Gymnastikräume, Sporthalle, Schule? – Flächennutzungsplan muss her!

FDP Ortsverband formuliert klaren Arbeitsauftrag an eigene Stadtratsfraktion

Die Sportvereine TuS und SV hatten sich in der Diskussion um die Sporthalle in Gildehaus konstruktiv und gemeinsam das Ziel auf die Fahne geschrieben (die GN berichteten in 2018 ausführlich), im ersten Schritt zwischen den Ortsteilen gemeinsame Gymnastikräume entstehen zu lassen. „Dies ging und geht einher mit der Diskussion um eine große, wettkampffähige Sporthalle ebenfalls zwischen den Ortsteilen.“ so der Ortsvorsitzende Florian M. Pletz. „Wenn es nach uns geht in Kombination mit einem modernen Schulzentrum. Natürlich ist gerade die Diskussion um das mögliche Schulzentrum und vor allem dessen Schulstruktur sehr komplex und steht auf einem anderen Blatt. Nur aktuell brauchen wir diese Diskussion nicht einmal theoretisch führen. Denn es fehlt an baurechtlicher Planungsgrundlage für solche Gedanken.“ „Auf Gemeindeebene gibt es zwei wesentliche Instrumente der Bauleitplanung. Im ersten Schritt gibt es einen Flächennutzungsplan, der Flächen klar zuordnet, welche Funktion diese in einer Kommune haben können und dürfen. Darauf aufbauend kann dann im zweiten Schritt erst ein passender Bebauungsplan erstellt werden.“, erklärt Rudolf Kreft, Beisitzer im Bentheimer Ortsvorstand. „Daher wollen wir als FDP Ortsverband nun schnellstmöglich im ersten Schritt zumindest einmal den rechtlichen Grundrahmen schaffen, dass an aktuell angedachten Flächen überhaupt Räumlichkeiten wie Gymnastikräume, eine Sporthalle oder aber eventuell auch einmal ein Schulzentrum enstehen können.“ 

„Dieser Flächennutzungsplan ist zwar noch keine inhaltliche, explizite Festlegung auf einen Standort für bspw. ein mögliches Schulzentrum, aber ohne brauchen wir gar nicht erst darüber nachdenken. Die Option eines zentralen Standorts mit Gymnastikräumen, Sporthalle und Schulzentrum – wie wir als Bentheimer FDP ihn zwischen Bentheim und Gildehaus und nördlich der L39 als beste Lösung erachten -, müssen wir also zumindest jetzt vorbereiten.“ hakt Hermann Niehaus, ebenfalls Beisitzer im Ortsvorstand der Bentheimer Freidemokraten, ein. „Daher wünschen wir uns nun schnellstmöglich von unseren Ratsherren, dass diese einen entsprechenden Antrag zur Beratung über einen Flächennutzungsplan für die Flächen nördlich der L39 im Stadtrat auf den Weg bringen. Wir wollen keine weitere, unnötige Zeit verlieren. Vor allem die Sportvereine brauchen im allerersten Schritt hier Planungssicherheit. Diese hatten sich ja bereits konstruktiv abgestimmt, zukünftig gemeinsame Räumlichkeiten zwischen den Ortsteilen aufzubauen. Damit dies möglich ist, benötigt es eben diesen Flächennutzunsplan.“

„Denken wir nun noch einen zweiten Schritt; gerade auch für die Schulen, die Schulleitungen aber auch Lehrkräfte ist eins wichtig: Planungssicherheit in Sachen Schulstandort.
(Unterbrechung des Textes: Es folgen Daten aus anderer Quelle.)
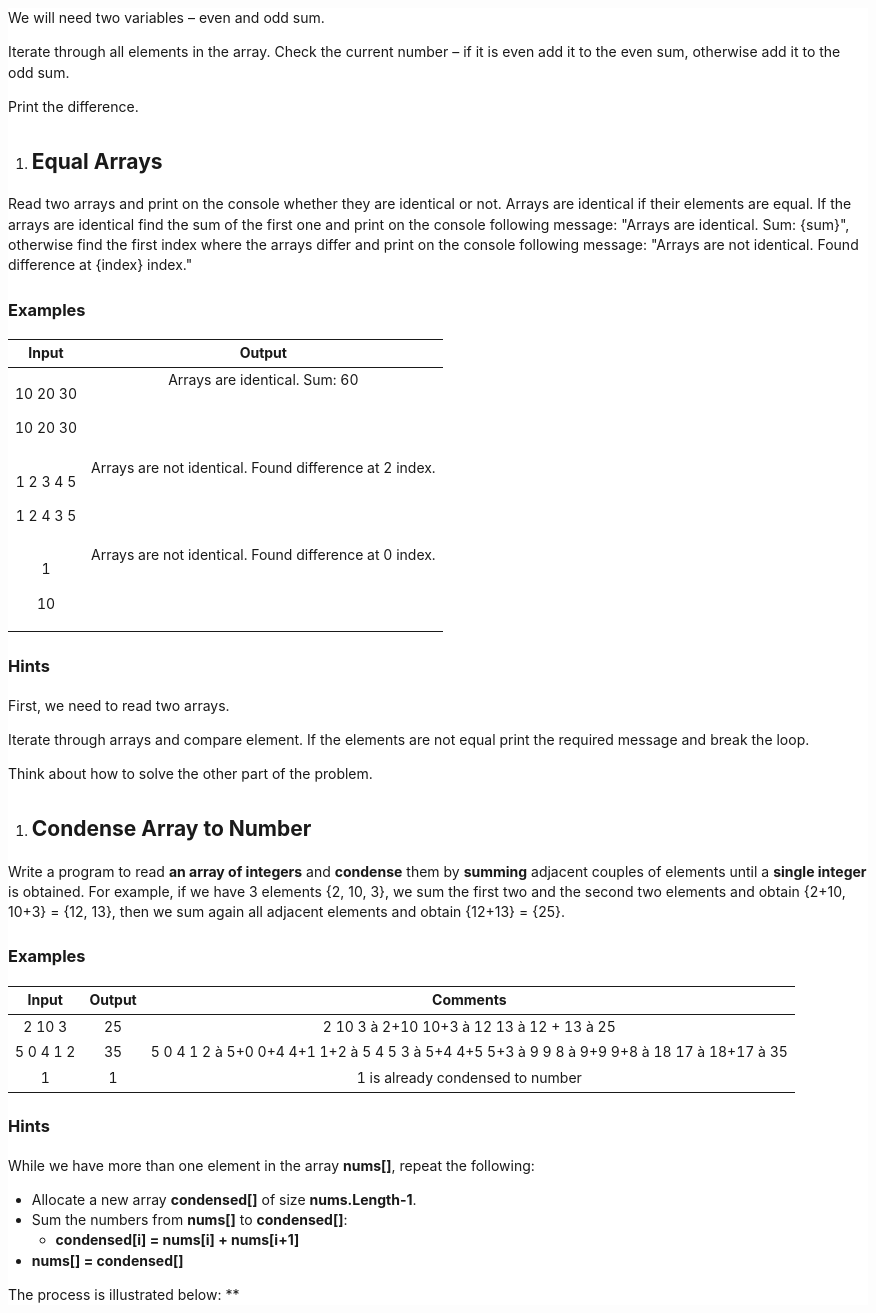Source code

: 

We will need two variables – even and odd sum.

Iterate through all elements in the array. Check the current number – if it is even add it to the even sum, otherwise add it to the odd sum.

Print the difference.

1. ## **Equal Arrays**
Read two arrays and print on the console whether they are identical or not. Arrays are identical if their elements are equal. If the arrays are identical find the sum of the first one and print on the console following message: "Arrays are identical. Sum: {sum}", otherwise find the first index where the arrays differ and print on the console following message: "Arrays are not identical. Found difference at {index} index."
### **Examples**

|**Input**|**Output**|
| :-: | :-: |
|<p>10 20 30</p><p>10 20 30</p>|Arrays are identical. Sum: 60|
|<p>1 2 3 4 5</p><p>1 2 4 3 5</p>|Arrays are not identical. Found difference at 2 index.|
|<p>1</p><p>10</p>|Arrays are not identical. Found difference at 0 index.|
### **Hints**
First, we need to read two arrays.



Iterate through arrays and compare element. If the elements are not equal print the required message and break the loop.

Think about how to solve the other part of the problem.
1. ## **Condense Array to Number**
Write a program to read **an array of integers** and **condense** them by **summing** adjacent couples of elements until a **single integer** is obtained. For example, if we have 3 elements {2, 10, 3}, we sum the first two and the second two elements and obtain {2+10, 10+3} = {12, 13}, then we sum again all adjacent elements and obtain {12+13} = {25}.
### **Examples**

|**Input**|**Output**|**Comments**|
| :-: | :-: | :-: |
|2 10 3|25|2 10 3 à 2+10 10+3 à 12 13 à 12 + 13 à 25|
|5 0 4 1 2|35|5 0 4 1 2 à 5+0 0+4 4+1 1+2 à 5 4 5 3 à 5+4 4+5 5+3 à 9 9 8 à 9+9 9+8 à 18 17 à 18+17 à 35|
|1|1|1 is already condensed to number|
### **Hints**
While we have more than one element in the array **nums[]**, repeat the following:

- Allocate a new array **condensed[]** of size **nums.Length-1**.
- Sum the numbers from **nums[]** to **condensed[]**:
  - **condensed[i] = nums[i] + nums[i+1]**
- **nums[] = condensed[]**

The process is illustrated below:
**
Wir wollen die Attraktivität des Lehrstandortes Bad Bentheim steigern. Dies geht vor allem auch durch einen rechtssicheren Rahmen, den wir aktuell noch nicht haben. Im Gegenteil: wir erzeugen eine extrem unglückliche Unsicherheit, durch die zähe Diskussion um das Thema Schulstandort. Es kann nicht sein, dass wir hier Schüler, Eltern aber vor allem auch Lehrer auch nur einen Moment länger als wirklich nötig im Unklaren lassen. Eine Entscheidung muss her. Die ist inhaltlich etwas komplexer in der Abstimmung, aber der baurechtliche Rahmen ist Grundbedingung. Daher muss es hier nun einen Schritt vorwärts gehen!“, formuliert Florian M. Pletz abschließend das klare, erste Ziel der Bentheimer Freidemokraten in Sachen zentralem Sport- und Schulstandort.